Access to support programs
LGBTI people in particular are often openly or inadvertently left behind in the way resources are distributed and rules are implemented. In Panama, for example, the ability to leave home is determined by the sex defined on national ID cards. Trans women who have not yet been able to update their identity cards are left in an impossible bind: go out on the women’s day and risk arrest, or go out on the men’s day and face violence?
In other countries you need an identity card to receive official support (such as staple foods). Without an updated identity card, which in many countries is impossible to obtain for trans people, you are not able to receive it. Where unemployment benefits exist, sex workers and others in the informal sector often do not qualify.
Limiting access to sexual and reproductive health services
In some places, like some states in the US and Poland, authorities are using the crisis to further limit abortion rights. Lockdown measures prevent street protests, and diversion of media attention ensures limited news coverage of peoples’ grievances.
The lockdowns and increased pressure on health services caused by the pandemic make it even harder to prevent unwanted pregnancies and access sexual and reproductive information and services, including safe abortion services.
For young people it is difficult to access sexual and reproductive information and services when you have to stay home. Moreover, in many countries clinics are forced to close and if they are open, they are unreachable. Contraceptives and abortion pills are becoming more scarce because of interruptions in production and transport, and also because they are often not designated as “essential medicines.” Combined with the uptick in domestic and sexual violence, Hivos’ partners see a sharp rise in the demand for safe abortions, while they also fear an increase in sexually transmitted diseases and HIV-infections.
The pressure on health services from lockdowns and disruptions in the supply chain also limits access to services and essential medicines for persons living with HIV. Here too, people living in poverty will be affected disproportionally.
Towards an inclusive Covid-response
We support a number of partners to ensure they can respond to the short-term needs of those who are most affected by Covid-19. We help them provide their constituencies with basic staple foods, safe shelter, essential hygiene products and trustworthy information.
A longer term inclusive vision is needed.
However, this short-term support is limited in what it can do. A longer term inclusive vision is needed. Hivos supports and stands with groups that are currently left behind to ensure their voices, ideas, concerns and needs are heard and included in the post-Covid response. We want them to be able to influence key decisions that will affect their health and wellbeing and to hold those in power to account.
For sexual and reproductive health and rights this means, for example, that we lobby to ensure Covid-related health care does not divert attention and funding from sexual and reproductive health services. We understand the relevance and urgency of a sound Covid-19 response, but we cannot allow this to become an additional obstacle preventing people from taking decisions about their own bodies and sexuality.
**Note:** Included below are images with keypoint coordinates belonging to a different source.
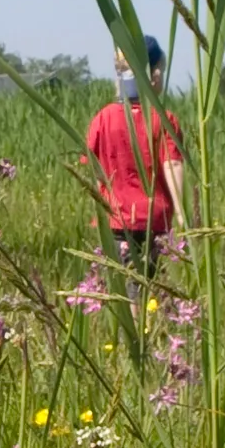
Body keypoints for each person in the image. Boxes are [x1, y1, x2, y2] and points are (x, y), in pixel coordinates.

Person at [84, 38, 186, 273]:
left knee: (120, 281)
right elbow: (172, 165)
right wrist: (182, 214)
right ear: (155, 76)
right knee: (148, 284)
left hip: (114, 220)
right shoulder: (164, 119)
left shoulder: (102, 118)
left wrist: (101, 210)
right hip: (153, 221)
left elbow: (96, 174)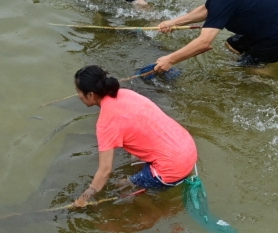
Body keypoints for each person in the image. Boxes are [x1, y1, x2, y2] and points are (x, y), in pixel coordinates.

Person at [70, 65, 198, 208]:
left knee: (123, 187)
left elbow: (105, 171)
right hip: (188, 148)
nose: (78, 95)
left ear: (91, 95)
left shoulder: (105, 123)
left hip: (172, 168)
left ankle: (157, 212)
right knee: (134, 162)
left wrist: (84, 197)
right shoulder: (125, 93)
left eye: (78, 92)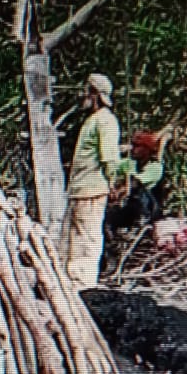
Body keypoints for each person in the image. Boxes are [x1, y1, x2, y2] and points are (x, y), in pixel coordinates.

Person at [60, 73, 121, 290]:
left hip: (91, 189)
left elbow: (109, 157)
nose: (82, 95)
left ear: (95, 94)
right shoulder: (93, 120)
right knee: (72, 239)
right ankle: (68, 284)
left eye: (86, 91)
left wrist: (113, 182)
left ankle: (82, 285)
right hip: (80, 188)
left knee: (86, 239)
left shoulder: (105, 121)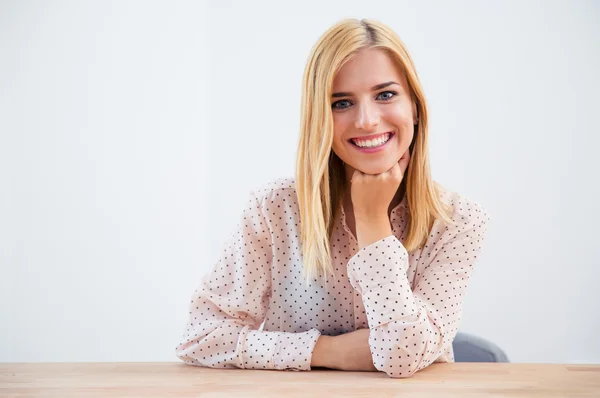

This would have devastating consequences, with rising numbers of unwanted pregnancies, unsafe abortions and sexually transmitted diseases.
At the same time, this terrible situation might create some opportunities. For example by de-medicalizing safe abortion where possible and using abortion pills instead. Or by relying on digital tools to provide access to inclusive sexual and reproductive information and services. Moreover, by ensuring that post-Covid support programs are inclusive of all groups, we can come another step closer to making the motto “Leave no one behind” a reality.